I thought about these languages: $$L_{1} = A_{TM} = \big\{ \langle M, w \rangle \mid M \text{ is TM and }M \text{ accepts } w \big\}$$ $$L_{2} = \overline{HALT_{TM}} = \big\{ \langle M, w \rangle \mid M \text{ is TM and }M \text{ doesn't halt on input } w \big\}$$

Their intersection: $$L_{1}\cap L_{2} = \big\{ \langle M, w \rangle \mid M \text{ is TM and }M \text{ accepts and doesn't halt on input } w \big\}$$

If I assume that the intersection is decidable by TM $T$ so I can use $T$ to decide $A_{TM}$ and that's a contradiction.

Is it true?

Answer 1

Your proof is wrong.

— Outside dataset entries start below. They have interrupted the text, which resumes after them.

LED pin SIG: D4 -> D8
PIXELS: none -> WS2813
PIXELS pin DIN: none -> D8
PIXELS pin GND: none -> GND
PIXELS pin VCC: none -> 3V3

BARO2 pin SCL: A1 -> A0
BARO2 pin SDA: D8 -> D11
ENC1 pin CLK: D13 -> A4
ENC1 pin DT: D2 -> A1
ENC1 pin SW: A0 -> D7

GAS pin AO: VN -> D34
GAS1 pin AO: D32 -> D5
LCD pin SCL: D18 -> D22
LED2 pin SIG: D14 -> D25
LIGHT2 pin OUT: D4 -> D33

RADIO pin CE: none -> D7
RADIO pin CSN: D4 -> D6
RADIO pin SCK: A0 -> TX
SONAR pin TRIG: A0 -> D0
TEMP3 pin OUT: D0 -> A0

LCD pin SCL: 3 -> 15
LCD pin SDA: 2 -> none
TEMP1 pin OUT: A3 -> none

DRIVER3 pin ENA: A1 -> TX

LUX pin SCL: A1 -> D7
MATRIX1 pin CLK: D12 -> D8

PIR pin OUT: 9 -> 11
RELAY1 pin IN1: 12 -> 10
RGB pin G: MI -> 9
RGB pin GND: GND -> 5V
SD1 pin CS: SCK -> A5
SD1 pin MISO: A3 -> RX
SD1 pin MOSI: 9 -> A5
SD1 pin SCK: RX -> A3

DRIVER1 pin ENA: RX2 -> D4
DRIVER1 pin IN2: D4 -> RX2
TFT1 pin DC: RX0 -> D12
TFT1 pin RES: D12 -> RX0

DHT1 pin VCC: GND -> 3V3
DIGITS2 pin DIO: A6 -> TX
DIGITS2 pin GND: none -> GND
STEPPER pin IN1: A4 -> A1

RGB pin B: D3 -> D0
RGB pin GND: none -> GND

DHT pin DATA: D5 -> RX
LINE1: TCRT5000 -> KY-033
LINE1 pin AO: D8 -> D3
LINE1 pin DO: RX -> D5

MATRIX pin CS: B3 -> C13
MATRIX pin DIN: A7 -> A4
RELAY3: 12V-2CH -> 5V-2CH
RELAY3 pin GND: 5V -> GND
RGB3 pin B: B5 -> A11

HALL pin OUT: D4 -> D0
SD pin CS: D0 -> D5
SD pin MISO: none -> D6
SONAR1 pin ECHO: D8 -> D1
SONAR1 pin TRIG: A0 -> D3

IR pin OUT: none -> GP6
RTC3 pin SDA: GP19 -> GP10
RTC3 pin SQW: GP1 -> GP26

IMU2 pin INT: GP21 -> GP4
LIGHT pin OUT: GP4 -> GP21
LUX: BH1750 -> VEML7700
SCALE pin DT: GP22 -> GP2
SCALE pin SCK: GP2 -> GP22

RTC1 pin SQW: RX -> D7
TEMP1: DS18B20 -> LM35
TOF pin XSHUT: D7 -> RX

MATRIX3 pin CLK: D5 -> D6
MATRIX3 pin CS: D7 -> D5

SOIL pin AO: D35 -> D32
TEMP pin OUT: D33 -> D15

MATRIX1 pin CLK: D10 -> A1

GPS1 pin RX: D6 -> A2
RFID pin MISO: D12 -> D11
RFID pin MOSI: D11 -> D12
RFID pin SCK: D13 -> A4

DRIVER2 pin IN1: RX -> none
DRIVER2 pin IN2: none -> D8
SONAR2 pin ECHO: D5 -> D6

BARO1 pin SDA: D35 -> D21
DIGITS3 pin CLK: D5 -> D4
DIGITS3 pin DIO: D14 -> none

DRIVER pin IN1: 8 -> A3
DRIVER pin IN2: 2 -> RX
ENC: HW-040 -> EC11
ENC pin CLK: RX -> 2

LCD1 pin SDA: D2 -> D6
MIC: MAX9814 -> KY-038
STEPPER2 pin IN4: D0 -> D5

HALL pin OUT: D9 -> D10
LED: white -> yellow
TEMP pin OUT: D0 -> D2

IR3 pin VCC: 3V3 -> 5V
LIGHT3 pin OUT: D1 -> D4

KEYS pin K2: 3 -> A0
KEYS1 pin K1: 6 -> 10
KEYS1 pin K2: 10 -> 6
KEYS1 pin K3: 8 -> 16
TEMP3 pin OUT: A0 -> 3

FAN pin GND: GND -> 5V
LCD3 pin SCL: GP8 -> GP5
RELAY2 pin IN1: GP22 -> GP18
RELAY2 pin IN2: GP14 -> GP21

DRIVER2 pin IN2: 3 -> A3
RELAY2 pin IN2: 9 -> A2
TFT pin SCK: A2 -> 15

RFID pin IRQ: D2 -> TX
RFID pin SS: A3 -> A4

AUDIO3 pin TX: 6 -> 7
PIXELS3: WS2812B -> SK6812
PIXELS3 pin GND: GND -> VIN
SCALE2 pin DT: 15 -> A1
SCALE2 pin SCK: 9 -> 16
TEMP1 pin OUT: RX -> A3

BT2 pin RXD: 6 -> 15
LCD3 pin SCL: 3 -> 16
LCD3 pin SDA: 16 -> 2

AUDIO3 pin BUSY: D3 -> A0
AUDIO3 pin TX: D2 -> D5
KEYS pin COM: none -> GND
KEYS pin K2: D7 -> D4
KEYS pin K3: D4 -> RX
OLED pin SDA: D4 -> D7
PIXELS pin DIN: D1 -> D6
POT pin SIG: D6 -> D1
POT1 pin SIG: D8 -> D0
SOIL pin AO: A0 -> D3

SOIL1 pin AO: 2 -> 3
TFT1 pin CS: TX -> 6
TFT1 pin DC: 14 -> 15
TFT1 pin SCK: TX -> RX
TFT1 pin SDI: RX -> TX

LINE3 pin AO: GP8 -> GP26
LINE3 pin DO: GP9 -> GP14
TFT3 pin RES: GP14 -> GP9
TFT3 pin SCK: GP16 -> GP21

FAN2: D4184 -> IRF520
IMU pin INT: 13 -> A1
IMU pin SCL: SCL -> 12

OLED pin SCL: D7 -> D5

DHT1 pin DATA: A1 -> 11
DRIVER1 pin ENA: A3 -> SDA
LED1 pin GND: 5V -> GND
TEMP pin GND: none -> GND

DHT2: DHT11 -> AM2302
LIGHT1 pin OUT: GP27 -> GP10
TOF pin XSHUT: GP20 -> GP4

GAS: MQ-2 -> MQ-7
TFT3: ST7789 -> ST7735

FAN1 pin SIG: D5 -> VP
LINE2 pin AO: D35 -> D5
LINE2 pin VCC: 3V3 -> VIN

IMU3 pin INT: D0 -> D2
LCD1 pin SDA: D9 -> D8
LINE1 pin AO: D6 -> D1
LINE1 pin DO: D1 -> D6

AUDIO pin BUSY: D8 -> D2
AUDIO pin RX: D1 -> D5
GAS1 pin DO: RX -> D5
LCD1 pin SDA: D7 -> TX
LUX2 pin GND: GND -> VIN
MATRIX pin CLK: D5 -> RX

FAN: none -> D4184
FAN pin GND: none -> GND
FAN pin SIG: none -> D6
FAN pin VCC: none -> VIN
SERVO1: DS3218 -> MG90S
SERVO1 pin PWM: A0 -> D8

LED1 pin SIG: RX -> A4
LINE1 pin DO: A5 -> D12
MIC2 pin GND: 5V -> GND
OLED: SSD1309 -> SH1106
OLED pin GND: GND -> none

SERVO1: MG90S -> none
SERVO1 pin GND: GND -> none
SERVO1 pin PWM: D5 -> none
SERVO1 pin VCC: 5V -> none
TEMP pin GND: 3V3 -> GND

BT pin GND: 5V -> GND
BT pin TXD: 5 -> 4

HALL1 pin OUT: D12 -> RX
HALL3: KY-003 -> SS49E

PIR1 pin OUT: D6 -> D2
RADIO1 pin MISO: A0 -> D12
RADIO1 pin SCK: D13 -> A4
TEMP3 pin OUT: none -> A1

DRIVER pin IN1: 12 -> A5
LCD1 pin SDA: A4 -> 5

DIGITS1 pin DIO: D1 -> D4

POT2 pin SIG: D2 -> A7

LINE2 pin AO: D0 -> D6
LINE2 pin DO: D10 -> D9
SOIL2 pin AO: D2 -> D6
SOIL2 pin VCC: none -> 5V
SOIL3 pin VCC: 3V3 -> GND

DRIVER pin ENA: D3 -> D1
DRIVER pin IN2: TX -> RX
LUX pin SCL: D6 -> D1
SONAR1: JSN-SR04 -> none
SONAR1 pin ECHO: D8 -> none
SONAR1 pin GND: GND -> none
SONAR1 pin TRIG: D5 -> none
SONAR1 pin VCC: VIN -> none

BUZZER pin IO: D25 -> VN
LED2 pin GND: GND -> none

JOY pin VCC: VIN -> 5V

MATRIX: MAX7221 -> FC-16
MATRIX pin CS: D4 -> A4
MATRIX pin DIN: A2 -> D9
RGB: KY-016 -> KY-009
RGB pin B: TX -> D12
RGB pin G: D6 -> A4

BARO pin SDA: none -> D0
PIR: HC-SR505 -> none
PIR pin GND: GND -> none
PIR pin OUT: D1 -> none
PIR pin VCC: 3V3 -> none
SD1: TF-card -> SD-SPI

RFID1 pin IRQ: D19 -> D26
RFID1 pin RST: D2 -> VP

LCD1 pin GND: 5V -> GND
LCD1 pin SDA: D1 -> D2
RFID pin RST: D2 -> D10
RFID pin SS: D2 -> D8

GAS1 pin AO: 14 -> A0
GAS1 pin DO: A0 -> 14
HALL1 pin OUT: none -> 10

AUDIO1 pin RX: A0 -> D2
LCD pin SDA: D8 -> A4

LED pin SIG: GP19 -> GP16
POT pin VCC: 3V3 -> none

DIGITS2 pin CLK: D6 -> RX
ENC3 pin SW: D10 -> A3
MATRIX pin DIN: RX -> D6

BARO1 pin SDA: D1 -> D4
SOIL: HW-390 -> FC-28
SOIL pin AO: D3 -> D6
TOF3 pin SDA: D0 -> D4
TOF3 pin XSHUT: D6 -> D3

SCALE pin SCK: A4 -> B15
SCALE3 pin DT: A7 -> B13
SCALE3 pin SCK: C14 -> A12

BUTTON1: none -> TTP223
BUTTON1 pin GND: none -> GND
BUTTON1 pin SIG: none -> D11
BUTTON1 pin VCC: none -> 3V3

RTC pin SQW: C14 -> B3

Note if $M$ accepts $w$, it must halt on $w$, so $L_1\cap L_2$ is the empty set, which is of course decidable.

To disprove the statement, you can set $L_2$ to be $\Sigma^*$, i.e. the language containing all strings. Since $\emptyset$ is Turing recognizable, $L_2$ is co-Turing recognizable. However, $L_1\cap L_2=L_1$ is undecidable.